PASSAGE -
Content starts
We think that the principles enunciated in the case of United Thacker coal Co. v. Commissioner, 1 Cir., 46 F.2d 231, govern the fact situation presented by the case at bar. See also Montgomery Cotton Mills v. United States, 67 Ct.Cl. 169, certiorari denied 280 U.S. 560, 50 S. Ct. 18, 74 L. Ed. 615; Nowland Realty Co. v. Commissioner, 7 Cir., 47 F.2d 1018; Brownsville Coal & Coke Co. v. Heiner, D.C., 38 F.2d 248.
We concur in the ruling of the Board of Tax Appeals. (2), (3), (4) and (5) As to the Value for Tax Purposes of Coal, Buildings, Coke Ovens and Surface Land Conveyed to the Land Company.
On July, 9, 1914, coal in the ground, buildings, coke ovens and surface lands were conveyed by the trustee, puissant to the written instructions of Cycle, Clyde's executors and Wigton, to the newly incorporated Land Company. The consideration paid by the Land Company consisted of $5,000 par value (all) of its capital stock, and $200,000 par value of bonds secured by the mortgage on the properties conveyed.
The Commissioner determined the values of these properties as follows:
Coal in the ground $136,359.76
Surface land 4,840.00
The Board of Tax Appeals supported this determination of values made by the Commissioner, and held that deductions for depreciation and depletion must be based upon such values and that these values when depleted and depreciated should be used as the basis for computing the consolidated invested capital for the years 1917 and 1921, inclusive, and therefore for computing the consolidated income for the respective years.
Petitioner for its part contends that the values of the properties were not less than the following:
Coal in the ground $220,000.00
Coke ovens 30,000.00
Surface land 24,000.00
A total of $387,000.00
It will be noted that the Board and the petitioner concur in the valuation of only one item, the plant.
The question presented to this court for determination under these headings of the assignment of errors is a plain one. The applicable statutes are section 207 of the Revenue Act of 1917, c. 63, 40 Stat. 300, and section 240(a) and section 240(b) of the Revenue Act of 1918, c. 18, 40 Stat. 1057. In the case at bar it is admitted that no questions of the manner in which the applicable statutes should be interpreted are presented.
Administrative findings on issues of fact must be accepted by the court as conclusive if the evidence was legally sufficient to sustain them and there is no irregularity in the proceedings. Phillips v. Commissioner, 283 U.S. 589, 600, 51 S. Ct. 608, 612, 75 L. Ed. 1289; Helvering v. Rankin, 295 U.S. 123, 131, 55 S. Ct. 732, 736, 79 L. Ed. 1343; Bishoff v. Commissioner, 3 Cir., 27 F.2d 91; Denver Live Stock Commission Co. v. Commissioner, 8 Cir., 29 F.2d 543.
The question of the fair market value of the properties transferred upon July 9, 1914, was an issue of fact and the Board's determination cannot be disturbed by this court if there be substantial evidence to support it. Was such substantial evidence before the Board?
(2) As to the Value of Certain Coal in the Ground Conveyed to the Land Company for its Stock and Bonds on July 9, 1914.
Content ends
Please set down the part of the court opinion above between "The question of" and "July 9, 1914.", inclusive, word for word.

INFORMATION GIVEN -
Content starts
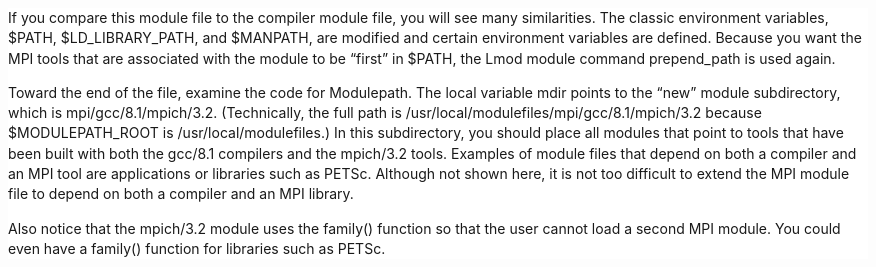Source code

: If you compare this module file to the compiler module file, you will see many similarities. The classic environment variables, $PATH, $LD_LIBRARY_PATH, and $MANPATH, are modified and certain environment variables are defined. Because you want the MPI tools that are associated with the module to be “first” in $PATH, the Lmod module command prepend_path is used again.

Toward the end of the file, examine the code for Modulepath. The local variable mdir points to the “new” module subdirectory, which is mpi/gcc/8.1/mpich/3.2. (Technically, the full path is /usr/local/modulefiles/mpi/gcc/8.1/mpich/3.2 because $MODULEPATH_ROOT is /usr/local/modulefiles.) In this subdirectory, you should place all modules that point to tools that have been built with both the gcc/8.1 compilers and the mpich/3.2 tools. Examples of module files that depend on both a compiler and an MPI tool are applications or libraries such as PETSc. Although not shown here, it is not too difficult to extend the MPI module file to depend on both a compiler and an MPI library.

Also notice that the mpich/3.2 module uses the family() function so that the user cannot load a second MPI module. You could even have a family() function for libraries such as PETSc.

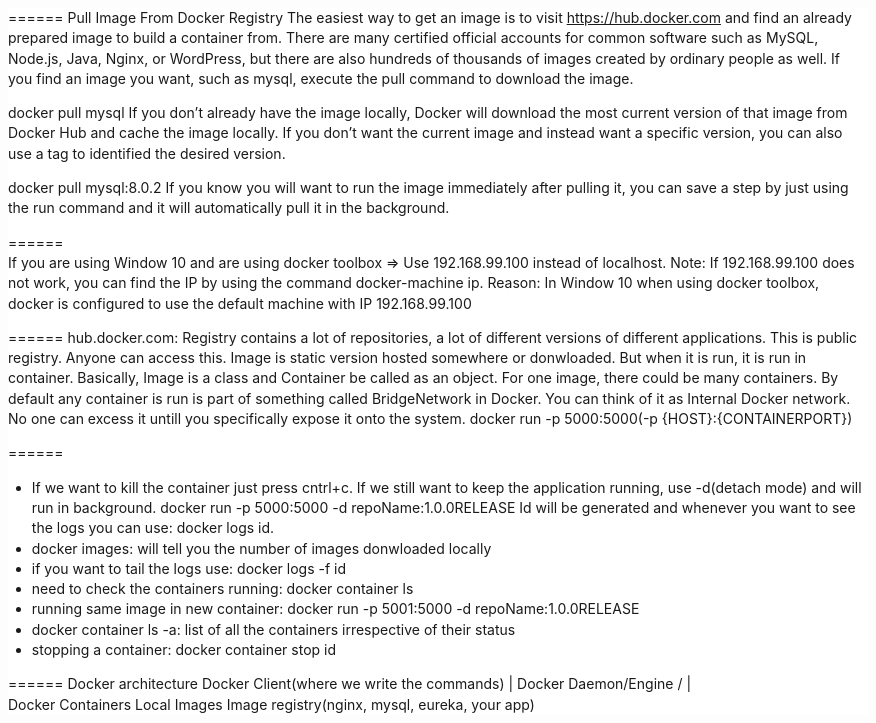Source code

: ======
Pull Image From Docker Registry
The easiest way to get an image is to visit https://hub.docker.com and find an already prepared image to build a container from. There are many certified official accounts for common software such as MySQL, Node.js, Java, Nginx, or WordPress, but there are also hundreds of thousands of images created by ordinary people as well. If you find an image you want, such as mysql, execute the pull command to download the image.

docker pull mysql
If you don’t already have the image locally, Docker will download the most current version of that image from Docker Hub and cache the image locally. If you don’t want the current image and instead want a specific version, you can also use a tag to identified the desired version.

docker pull mysql:8.0.2
If you know you will want to run the image immediately after pulling it, you can save a step by just using the run command and it will automatically pull it in the background.

======	
If you are using Window 10 and are using docker toolbox
=> Use 192.168.99.100 instead of localhost. Note: If 192.168.99.100 does not work, you can find the IP by using the command docker-machine ip.
Reason: In Window 10 when using docker toolbox, docker is configured to use the default machine with IP 192.168.99.100

======
hub.docker.com: Registry contains a lot of repositories, a lot of different versions of different applications. This is public registry. Anyone can access this.
Image is static version hosted somewhere or donwloaded. But when it is run, it is run in container. Basically, Image is a class and Container be called as an object. For one image, there could be many containers. By default any container is run is part of something called BridgeNetwork in Docker. You can think of it as Internal Docker network. No one can excess it untill you specifically expose it onto the system. 
docker run -p 5000:5000(-p {HOST}:{CONTAINERPORT})

======
- If we want to kill the container just press cntrl+c. If we still want to keep the application running, use -d(detach mode) and will run in background.
docker run -p 5000:5000 -d repoName:1.0.0RELEASE
Id will be generated and whenever you want to see the logs you can use: docker logs id.
- docker images: will tell you the number of images donwloaded locally
- if you want to tail the logs use: docker logs -f id
- need to check the containers running: docker container ls
- running same image in new container: docker run -p 5001:5000 -d repoName:1.0.0RELEASE
- docker container ls -a: list of all the containers irrespective of their status
- stopping a container: docker container stop id

======
Docker architecture
					Docker Client(where we write the commands)
							|
					Docker Daemon/Engine
			/				|				\
	Docker Containers	Local Images	Image registry(nginx, mysql, eureka, your app)
	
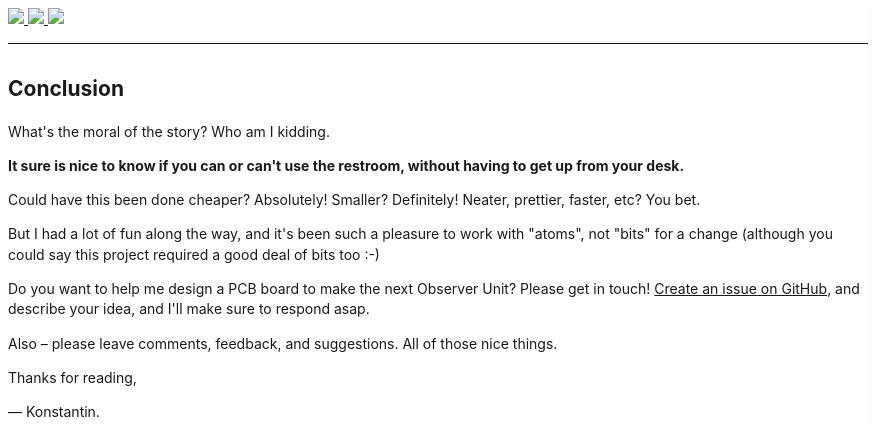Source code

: <a href="https://raw.githubusercontent.com/kigster/Borat/master/images/module-display/DisplayUnit-3.jpg" class="lightbox-anchor" data-lightbox="enclosures" data-title="Display Assembly">
    <img class="lightbox-img" src="https://raw.githubusercontent.com/kigster/Borat/master/images/module-display/DisplayUnit-3.jpg"/>
</a>

<a href="https://raw.githubusercontent.com/kigster/Borat/master/images/module-display/DisplayUnit-4.jpg" class="lightbox-anchor" data-lightbox="enclosures" data-title="Display Assembly">
    <img class="lightbox-img" src="https://raw.githubusercontent.com/kigster/Borat/master/images/module-display/DisplayUnit-4.jpg"/>
</a>

<a href="https://raw.githubusercontent.com/kigster/Borat/master/images/module-display/DisplayUnit-5.jpg" class="lightbox-anchor" data-lightbox="enclosures" data-title="Display Assembly">
    <img class="lightbox-img" src="https://raw.githubusercontent.com/kigster/Borat/master/images/module-display/DisplayUnit-5.jpg">
</a>

---

## Conclusion

What's the moral of the story?  Who am I kidding.

__It sure is nice to know if you can or can't use the restroom, without having to get up from your desk.__

Could have this been done cheaper?  Absolutely!  Smaller?  Definitely!  Neater, prettier, faster, etc?  You bet.

But I had a lot of fun along the way, and it's been such a pleasure to work with "atoms", not "bits" for a change (although you could say this project required a good deal of bits too :-)

Do you want to help me design a PCB board to make the next Observer Unit?  Please get in touch!  [Create an issue on GitHub](https://github.com/kigster/Borat/issues/new), and describe your idea, and I'll make sure to respond asap.

Also – please leave comments, feedback, and suggestions. All of those nice things.

Thanks for reading,

–– Konstantin.
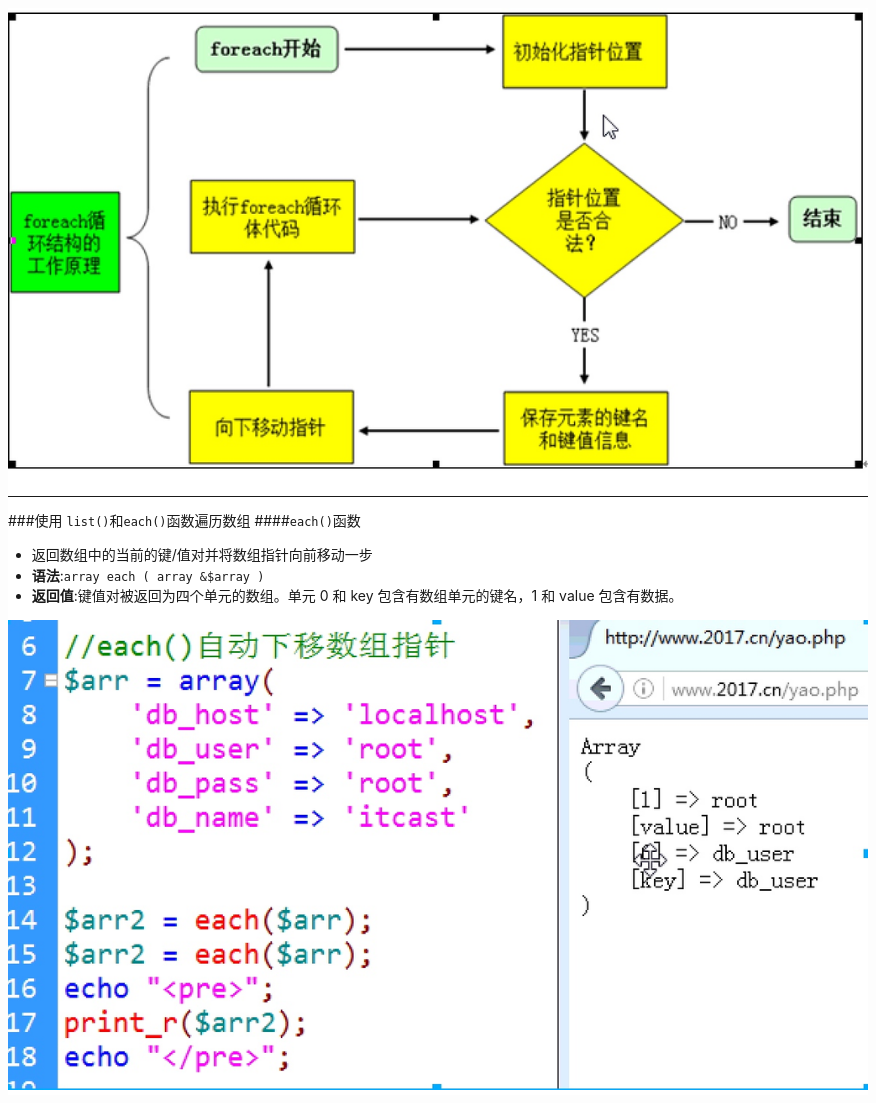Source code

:  ![-w658](media/14908348486174/14908623130761.jpg)

  
****  
      
###使用 `list()`和`each()`函数遍历数组
####`each()`函数
* 返回数组中的当前的键/值对并将数组指针向前移动一步
* **语法**:`array each ( array &$array )`
* **返回值**:键值对被返回为四个单元的数组。单元 0 和 key 包含有数组单元的键名，1 和 value 包含有数据。

![-w578](media/14908348486174/14908647009888.jpg)
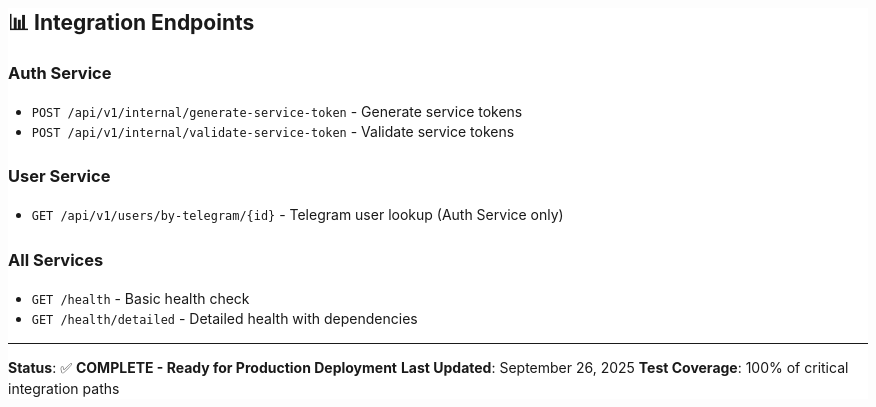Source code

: ## 📊 Integration Endpoints

### Auth Service
- `POST /api/v1/internal/generate-service-token` - Generate service tokens
- `POST /api/v1/internal/validate-service-token` - Validate service tokens

### User Service
- `GET /api/v1/users/by-telegram/{id}` - Telegram user lookup (Auth Service only)

### All Services
- `GET /health` - Basic health check
- `GET /health/detailed` - Detailed health with dependencies

---

**Status**: ✅ **COMPLETE - Ready for Production Deployment**
**Last Updated**: September 26, 2025
**Test Coverage**: 100% of critical integration paths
Content ends
SOLUTION BELOW -
The question of the fair market value of the properties transferred upon July 9, 1914, was an issue of fact and the Board's determination cannot be disturbed by this court if there be substantial evidence to support it. Was such substantial evidence before the Board?
(2) As to the Value of Certain Coal in the Ground Conveyed to the Land Company for its Stock and Bonds on July 9, 1914.